MT: A discussion on race factors into your vlog, though it's more about the experience of being adopted in general. What can you say about talking about race in America?
Anders: Growing up, I knew I'm Asian. I can look at myself in the mirror and see that. But psychologically, mentally, and emotionally, I felt very white. I grew up in a white context. That kind of created the sort of dual self-identity. I act and I feel very white and Americanized, but when I look in the mirror, I see a very different thing, and outwardly, people who don't know me will make assumptions. Like, "Oh, he's Asian, he's off the boat." Of course, my friends and family obviously knew otherwise. In the '80s and the '90s, it was maybe hard to talk about. It's not necessarily like it's any easier today, but I think there's more of a global sense. You know, the world is a lot smaller now. Cities are more diverse. I think society's mindset is more open. With things like YouTube and social media, I think things like that are more on the forefront. Even though it might not be easy, there are more outlets for discussions [like that].

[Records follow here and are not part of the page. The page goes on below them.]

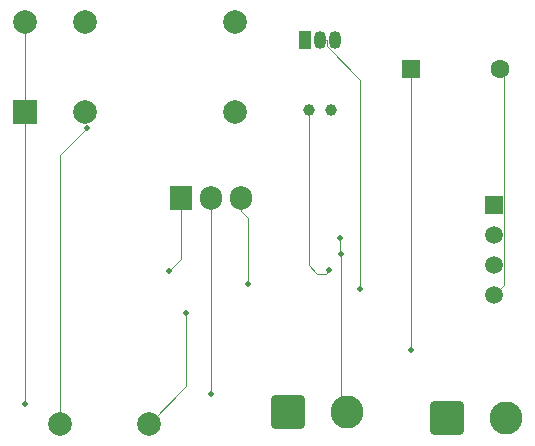
<source format=gbr>
%TF.GenerationSoftware,KiCad,Pcbnew,9.0.0*%
%TF.CreationDate,2025-03-27T13:05:49+05:30*%
%TF.ProjectId,incubator,696e6375-6261-4746-9f72-2e6b69636164,rev?*%
%TF.SameCoordinates,Original*%
%TF.FileFunction,Copper,L2,Bot*%
%TF.FilePolarity,Positive*%
%FSLAX46Y46*%
G04 Gerber Fmt 4.6, Leading zero omitted, Abs format (unit mm)*
G04 Created by KiCad (PCBNEW 9.0.0) date 2025-03-27 13:05:49*
%MOMM*%
%LPD*%
G01*
G04 APERTURE LIST*
G04 Aperture macros list*
%AMRoundRect*
0 Rectangle with rounded corners*
0 $1 Rounding radius*
0 $2 $3 $4 $5 $6 $7 $8 $9 X,Y pos of 4 corners*
0 Add a 4 corners polygon primitive as box body*
4,1,4,$2,$3,$4,$5,$6,$7,$8,$9,$2,$3,0*
0 Add four circle primitives for the rounded corners*
1,1,$1+$1,$2,$3*
1,1,$1+$1,$4,$5*
1,1,$1+$1,$6,$7*
1,1,$1+$1,$8,$9*
0 Add four rect primitives between the rounded corners*
20,1,$1+$1,$2,$3,$4,$5,0*
20,1,$1+$1,$4,$5,$6,$7,0*
20,1,$1+$1,$6,$7,$8,$9,0*
20,1,$1+$1,$8,$9,$2,$3,0*%
G04 Aperture macros list end*
%TA.AperFunction,ComponentPad*%
%ADD10RoundRect,0.250001X-1.149999X-1.149999X1.149999X-1.149999X1.149999X1.149999X-1.149999X1.149999X0*%
%TD*%
%TA.AperFunction,ComponentPad*%
%ADD11C,2.800000*%
%TD*%
%TA.AperFunction,ComponentPad*%
%ADD12R,1.905000X2.000000*%
%TD*%
%TA.AperFunction,ComponentPad*%
%ADD13O,1.905000X2.000000*%
%TD*%
%TA.AperFunction,ComponentPad*%
%ADD14C,1.000000*%
%TD*%
%TA.AperFunction,ComponentPad*%
%ADD15R,1.050000X1.500000*%
%TD*%
%TA.AperFunction,ComponentPad*%
%ADD16O,1.050000X1.500000*%
%TD*%
%TA.AperFunction,ComponentPad*%
%ADD17C,2.000000*%
%TD*%
%TA.AperFunction,ComponentPad*%
%ADD18R,1.600000X1.600000*%
%TD*%
%TA.AperFunction,ComponentPad*%
%ADD19C,1.600000*%
%TD*%
%TA.AperFunction,ComponentPad*%
%ADD20R,1.500000X1.500000*%
%TD*%
%TA.AperFunction,ComponentPad*%
%ADD21C,1.500000*%
%TD*%
%TA.AperFunction,ComponentPad*%
%ADD22R,2.000000X2.000000*%
%TD*%
%TA.AperFunction,ViaPad*%
%ADD23C,0.500380*%
%TD*%
%TA.AperFunction,Conductor*%
%ADD24C,0.020000*%
%TD*%
%TA.AperFunction,Conductor*%
%ADD25C,0.099060*%
%TD*%
G04 APERTURE END LIST*
D10*
%TO.P,Fan,1,Pin_1*%
%TO.N,Net-(J2-Pin_1)*%
X112500000Y-102000000D03*
D11*
%TO.P,Fan,2,Pin_2*%
%TO.N,Net-(J2-Pin_2)*%
X117500000Y-102000000D03*
%TD*%
D12*
%TO.P,Q2,1,G*%
%TO.N,Net-(Q2-G)*%
X89960000Y-83445000D03*
D13*
%TO.P,Q2,2,D*%
%TO.N,Net-(J2-Pin_1)*%
X92500000Y-83445000D03*
%TO.P,Q2,3,S*%
%TO.N,Net-(16Mhz1-Pad2)*%
X95040000Y-83445000D03*
%TD*%
D14*
%TO.P,16Mhz1,1,1*%
%TO.N,Net-(U1-PB6{slash}XTAL1)*%
X100785000Y-75985000D03*
%TO.P,16Mhz1,2,2*%
%TO.N,Net-(16Mhz1-Pad2)*%
X102685000Y-75985000D03*
%TD*%
D15*
%TO.P,Q1,1,C*%
%TO.N,Net-(D1-A)*%
X100500000Y-70000000D03*
D16*
%TO.P,Q1,2,B*%
%TO.N,Net-(Q1-B)*%
X101770000Y-70000000D03*
%TO.P,Q1,3,E*%
%TO.N,Net-(16Mhz1-Pad2)*%
X103040000Y-70000000D03*
%TD*%
D17*
%TO.P,C1,1*%
%TO.N,Net-(16Mhz1-Pad2)*%
X79750000Y-102500000D03*
%TO.P,C1,2*%
%TO.N,Net-(U1-PB7{slash}XTAL2)*%
X87250000Y-102500000D03*
%TD*%
D18*
%TO.P,BZ1,1,+*%
%TO.N,Net-(BZ1-+)*%
X109400000Y-72500000D03*
D19*
%TO.P,BZ1,2,-*%
%TO.N,Net-(16Mhz1-Pad2)*%
X117000000Y-72500000D03*
%TD*%
D10*
%TO.P,Light,1,Pin_1*%
%TO.N,Net-(J1-Pin_1)*%
X99000000Y-101500000D03*
D11*
%TO.P,Light,2,Pin_2*%
%TO.N,Net-(16Mhz1-Pad2)*%
X104000000Y-101500000D03*
%TD*%
D20*
%TO.P,U2,1,VDD*%
%TO.N,Net-(16Mhz1-Pad2)*%
X116500000Y-83960000D03*
D21*
%TO.P,U2,2,DATA*%
%TO.N,Net-(U2-DATA)*%
X116500000Y-86500000D03*
%TO.P,U2,3,NC*%
%TO.N,unconnected-(U2-NC-Pad3)*%
X116500000Y-89040000D03*
%TO.P,U2,4,GND*%
%TO.N,Net-(16Mhz1-Pad2)*%
X116500000Y-91580000D03*
%TD*%
D17*
%TO.P,K1,11*%
%TO.N,unconnected-(K1-Pad11)*%
X94500000Y-76120000D03*
D22*
%TO.P,K1,12*%
%TO.N,Net-(J1-Pin_1)*%
X76720000Y-76120000D03*
D17*
%TO.P,K1,14*%
X76720000Y-68500000D03*
%TO.P,K1,A1*%
%TO.N,Net-(16Mhz1-Pad2)*%
X81800000Y-76120000D03*
%TO.P,K1,A2*%
%TO.N,Net-(D1-A)*%
X81800000Y-68500000D03*
%TO.P,K1,PE*%
%TO.N,N/C*%
X94500000Y-68500000D03*
%TD*%
D23*
%TO.N,Net-(Q1-B)*%
X105150000Y-91078000D03*
%TO.N,Net-(U1-PB6{slash}XTAL1)*%
X102500000Y-89500000D03*
%TO.N,Net-(16Mhz1-Pad2)*%
X82030200Y-77463000D03*
X95657500Y-90665000D03*
X103496600Y-88115900D03*
X103465500Y-86823500D03*
%TO.N,Net-(U1-PB7{slash}XTAL2)*%
X90428800Y-93099900D03*
%TO.N,Net-(Q2-G)*%
X88975800Y-89577700D03*
%TO.N,Net-(BZ1-+)*%
X109400000Y-96285000D03*
%TO.N,Net-(J1-Pin_1)*%
X76720000Y-100825700D03*
%TO.N,Net-(J2-Pin_1)*%
X92500000Y-100027500D03*
%TD*%
D24*
%TO.N,Net-(Q1-B)*%
X102326700Y-70556700D02*
X105150000Y-73380000D01*
X101770000Y-70000000D02*
X102326700Y-70000000D01*
X102326700Y-70000000D02*
X102326700Y-70556700D01*
X105150000Y-73380000D02*
X105150000Y-91078000D01*
%TO.N,Net-(U1-PB6{slash}XTAL1)*%
X102200000Y-89800000D02*
X101472000Y-89800000D01*
X101472000Y-89800000D02*
X100785000Y-89113000D01*
X100785000Y-89113000D02*
X100785000Y-75985000D01*
X102500000Y-89500000D02*
X102200000Y-89800000D01*
%TO.N,Net-(16Mhz1-Pad2)*%
X95657500Y-85094200D02*
X95657500Y-90665000D01*
X95040000Y-83445000D02*
X95040000Y-84476700D01*
X117000000Y-72500000D02*
X117319900Y-72819900D01*
X117319900Y-90760100D02*
X116500000Y-91580000D01*
X103496600Y-100996600D02*
X103496600Y-88115900D01*
X95040000Y-84476700D02*
X95657500Y-85094200D01*
X104000000Y-101500000D02*
X103496600Y-100996600D01*
X82030200Y-77463000D02*
X79750000Y-79743200D01*
X79750000Y-79743200D02*
X79750000Y-102500000D01*
X117319900Y-72819900D02*
X117319900Y-90760100D01*
X103465500Y-88084800D02*
X103465500Y-86823500D01*
X103496600Y-88115900D02*
X103465500Y-88084800D01*
%TO.N,Net-(U1-PB7{slash}XTAL2)*%
X87250000Y-102500000D02*
X90428800Y-99321200D01*
X90428800Y-99321200D02*
X90428800Y-93099900D01*
%TO.N,Net-(Q2-G)*%
X89960000Y-88593500D02*
X88975800Y-89577700D01*
D25*
X89960000Y-83445000D02*
X89960000Y-88593500D01*
D24*
%TO.N,Net-(BZ1-+)*%
X109400000Y-72500000D02*
X109400000Y-96285000D01*
%TO.N,Net-(J1-Pin_1)*%
X76720000Y-68500000D02*
X76720000Y-76120000D01*
X76720000Y-76120000D02*
X76720000Y-100825700D01*
%TO.N,Net-(J2-Pin_1)*%
X92500000Y-83445000D02*
X92500000Y-100027500D01*
%TD*%
M02*

</source>
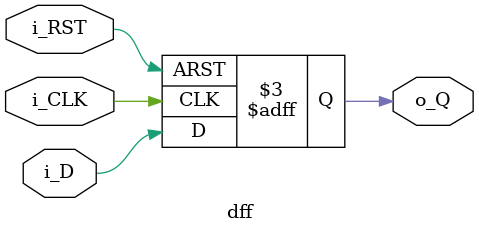
<source format=v>
`timescale 1ns / 1ps


module dff(
    input i_CLK,
    input i_RST,
    input i_D,
    output reg o_Q
    );
    
    always@(posedge(i_CLK),posedge(i_RST)) //DONT FORGET THE RESET SIGNAL IN SENSITIVITY LIST.
    begin
        if(i_RST == 1)
            o_Q <= 1'b0;
        else
           o_Q <= i_D;
    end
endmodule

</source>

MT: What's planned for the DIA event?
Anders: It's a lecture and a curation. I'm showing showing a ton of vlogs from all over the world. I've spent the last few months going through the bowels of YouTube, finding the best of the best and curating them into compilation. So the show is going to be cut up and compilations of different vlogs. There's well over 130 vlogs represented in the show from more than 25 different countries.
It's an event for all ages. Vlogging has a connotation of being just for the young kids. I'm trying to encompass a wide audience. It's not a "how to vlog" thing. It's more about the advent and the social phenomenon of vlogging, and [analyzing] why we do it, and looking at it as an art form. — mt
You can watch Zeke's American Seoul series at http://zekeanders.com/american-seoul-series/.
"Vlogzilla: The Art of the Vlog" starts at 7 p.m. on Thursday, Nov. 6 at the DIA's Detroit Film Theatre Auditorium, 5200 Woodward Ave., Detroit; 313-833-7900; dia.org. Admission is $8.50, or $6.50 for DIA members.